Nearly 100,000 years ago, anatomically modern humans migrated out of Africa and encountered a similar species in their way: the Neanderthal. These two populations were able to interbreed, causing that around ¼ of non-African humans today have Neanderthal genome in their genetic material.
The only thing that is assured about the integration between both human lineages relies on the evidence present in our genomes. However, groups of experts have been discovering a lack of Neanderthal genes in the modern human anatomy. This becomes a mystery to the scientific community, and automatically suggests the possibility of natural selection method as the answer to this phenomenon.

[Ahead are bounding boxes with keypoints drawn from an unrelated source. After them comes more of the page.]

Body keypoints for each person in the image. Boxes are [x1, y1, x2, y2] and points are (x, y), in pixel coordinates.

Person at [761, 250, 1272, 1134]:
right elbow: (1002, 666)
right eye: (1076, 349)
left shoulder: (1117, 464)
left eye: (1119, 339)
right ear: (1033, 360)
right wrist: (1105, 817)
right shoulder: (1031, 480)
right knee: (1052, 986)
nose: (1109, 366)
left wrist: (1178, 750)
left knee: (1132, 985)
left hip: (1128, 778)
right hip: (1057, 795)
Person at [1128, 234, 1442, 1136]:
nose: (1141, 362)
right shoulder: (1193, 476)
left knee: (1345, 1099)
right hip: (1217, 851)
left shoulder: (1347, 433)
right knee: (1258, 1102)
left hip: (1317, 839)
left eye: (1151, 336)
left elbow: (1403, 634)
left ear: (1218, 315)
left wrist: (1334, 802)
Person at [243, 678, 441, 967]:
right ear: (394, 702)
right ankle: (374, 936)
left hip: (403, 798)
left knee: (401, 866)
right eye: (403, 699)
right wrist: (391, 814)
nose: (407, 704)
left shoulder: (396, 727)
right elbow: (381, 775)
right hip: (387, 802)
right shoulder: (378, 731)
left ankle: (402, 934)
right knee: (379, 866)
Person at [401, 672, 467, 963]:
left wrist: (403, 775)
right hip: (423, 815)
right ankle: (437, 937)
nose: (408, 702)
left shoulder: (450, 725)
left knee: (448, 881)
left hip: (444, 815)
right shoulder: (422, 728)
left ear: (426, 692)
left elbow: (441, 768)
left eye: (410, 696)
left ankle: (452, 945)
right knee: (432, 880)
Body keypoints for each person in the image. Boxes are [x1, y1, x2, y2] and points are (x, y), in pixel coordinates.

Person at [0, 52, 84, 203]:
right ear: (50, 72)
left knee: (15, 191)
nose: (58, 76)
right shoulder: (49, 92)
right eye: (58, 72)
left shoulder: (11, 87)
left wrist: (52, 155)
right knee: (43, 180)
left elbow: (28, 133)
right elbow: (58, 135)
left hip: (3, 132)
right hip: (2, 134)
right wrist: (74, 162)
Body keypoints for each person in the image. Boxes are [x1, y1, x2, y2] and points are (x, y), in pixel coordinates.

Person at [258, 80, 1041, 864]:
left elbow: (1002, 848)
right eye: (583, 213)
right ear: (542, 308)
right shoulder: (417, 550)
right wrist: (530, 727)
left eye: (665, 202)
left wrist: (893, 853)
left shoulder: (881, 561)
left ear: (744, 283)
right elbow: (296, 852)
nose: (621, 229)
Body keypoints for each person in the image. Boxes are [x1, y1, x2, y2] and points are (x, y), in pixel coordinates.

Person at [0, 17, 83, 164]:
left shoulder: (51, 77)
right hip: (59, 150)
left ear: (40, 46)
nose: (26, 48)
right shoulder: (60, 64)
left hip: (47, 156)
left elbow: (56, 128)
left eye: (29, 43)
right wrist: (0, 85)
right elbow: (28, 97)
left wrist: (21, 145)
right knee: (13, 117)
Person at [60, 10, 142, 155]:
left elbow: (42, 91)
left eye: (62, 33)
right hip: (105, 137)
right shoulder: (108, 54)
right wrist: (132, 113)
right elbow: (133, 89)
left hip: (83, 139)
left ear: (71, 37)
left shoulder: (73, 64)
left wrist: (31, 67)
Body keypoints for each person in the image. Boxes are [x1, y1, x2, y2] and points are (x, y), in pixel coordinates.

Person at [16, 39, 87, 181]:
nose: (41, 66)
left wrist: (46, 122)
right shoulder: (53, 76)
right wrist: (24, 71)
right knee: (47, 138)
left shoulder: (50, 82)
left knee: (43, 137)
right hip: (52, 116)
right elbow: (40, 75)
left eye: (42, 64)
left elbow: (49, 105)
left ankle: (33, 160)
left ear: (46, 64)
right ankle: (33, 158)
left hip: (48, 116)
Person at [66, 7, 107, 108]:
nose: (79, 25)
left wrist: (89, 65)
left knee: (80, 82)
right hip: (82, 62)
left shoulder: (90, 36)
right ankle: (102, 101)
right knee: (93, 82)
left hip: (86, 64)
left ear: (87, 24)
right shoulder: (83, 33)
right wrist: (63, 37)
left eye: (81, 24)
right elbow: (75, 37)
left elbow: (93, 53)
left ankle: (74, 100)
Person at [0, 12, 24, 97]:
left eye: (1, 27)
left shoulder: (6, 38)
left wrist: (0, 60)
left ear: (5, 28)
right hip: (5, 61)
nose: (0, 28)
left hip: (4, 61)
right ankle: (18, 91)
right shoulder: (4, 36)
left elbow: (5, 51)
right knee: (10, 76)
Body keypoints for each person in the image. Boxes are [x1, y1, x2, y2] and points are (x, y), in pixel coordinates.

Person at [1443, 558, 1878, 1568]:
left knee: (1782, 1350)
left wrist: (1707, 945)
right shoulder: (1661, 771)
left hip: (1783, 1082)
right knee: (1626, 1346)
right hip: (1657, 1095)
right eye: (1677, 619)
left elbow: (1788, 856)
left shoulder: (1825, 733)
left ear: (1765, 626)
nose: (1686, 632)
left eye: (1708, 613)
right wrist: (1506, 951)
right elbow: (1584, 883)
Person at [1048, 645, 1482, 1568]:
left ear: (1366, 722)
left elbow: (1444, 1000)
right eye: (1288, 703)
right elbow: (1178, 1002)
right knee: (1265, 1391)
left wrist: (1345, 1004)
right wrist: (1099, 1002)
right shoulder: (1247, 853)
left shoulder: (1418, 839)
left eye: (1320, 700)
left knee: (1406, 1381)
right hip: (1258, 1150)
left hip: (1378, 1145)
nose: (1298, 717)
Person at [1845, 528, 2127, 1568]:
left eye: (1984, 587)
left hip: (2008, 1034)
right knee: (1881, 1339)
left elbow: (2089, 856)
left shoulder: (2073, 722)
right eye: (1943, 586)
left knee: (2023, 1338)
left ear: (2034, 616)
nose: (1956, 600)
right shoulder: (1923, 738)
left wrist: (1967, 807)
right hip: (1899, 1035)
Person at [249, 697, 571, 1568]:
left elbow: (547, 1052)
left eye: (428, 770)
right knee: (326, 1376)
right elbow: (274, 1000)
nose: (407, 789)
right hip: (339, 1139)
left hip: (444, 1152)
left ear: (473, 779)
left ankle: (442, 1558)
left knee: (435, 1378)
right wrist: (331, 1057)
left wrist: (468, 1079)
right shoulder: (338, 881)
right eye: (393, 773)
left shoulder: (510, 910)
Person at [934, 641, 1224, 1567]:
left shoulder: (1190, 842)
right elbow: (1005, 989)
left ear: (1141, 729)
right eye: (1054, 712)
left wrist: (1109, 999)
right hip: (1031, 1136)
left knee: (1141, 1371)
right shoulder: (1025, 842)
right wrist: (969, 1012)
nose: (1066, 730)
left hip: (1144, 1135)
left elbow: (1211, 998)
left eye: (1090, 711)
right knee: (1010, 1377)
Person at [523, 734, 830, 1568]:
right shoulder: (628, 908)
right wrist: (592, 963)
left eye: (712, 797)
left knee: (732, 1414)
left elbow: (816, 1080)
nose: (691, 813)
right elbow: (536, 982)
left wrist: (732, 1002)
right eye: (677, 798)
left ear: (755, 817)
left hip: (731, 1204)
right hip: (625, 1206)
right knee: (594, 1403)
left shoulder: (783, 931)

A team of geneticists from the University of California investigated deeply into the DNA modifications in the modern human genetics. The orientation of this investigation is to understand if the Neanderthal genes that had disappeared represented a disadvantage to the heterogeneous population.
Study and answers
According to the results of the survey, it was proved that the Neanderthal DNA didn’t cause any major problems for its owners. However, part of the genetic material appears to be deleterious to humans and is right here when natural selection works to remove it. This condition only appears once the genes are transmitted to the human genetic system.
“Selection against individual Neanderthal alleles is very weak. This is consistent with the idea that Neanderthals over time accumulated many weakly deleterious alleles that in their small population were effectively neutral. However, after introgressing into larger human populations, those alleles became exposed to purifying selection.,” said the study published in PLOS journal.
Basically, when both lineages interbred, these weakly sequences that are harmful only to the receiving population were purged rapidly. In opposite of the natural selection present on the Neanderthals, where this sequences didn’t represent anything more than a non-damaging condition and weren’t shed off.
Considering the sizes of both populations, there was a lot of genetic information present in the human that came from Neanderthal ancestry, in exchange of the small genomes passed by the human breed to the extinct species.
Nonetheless, this information that humans received does not represent a genuine harm. According to Doctor Graham Coop, from the University of California, the Neanderthal breed managed to survive archaic earth conditions for hundreds of thousand of years, even with these genetic features. Concluding that these characteristics that are deleterious to modern humans didn’t affect Neanderthal life and even were irrelevant to their subsequent extinction.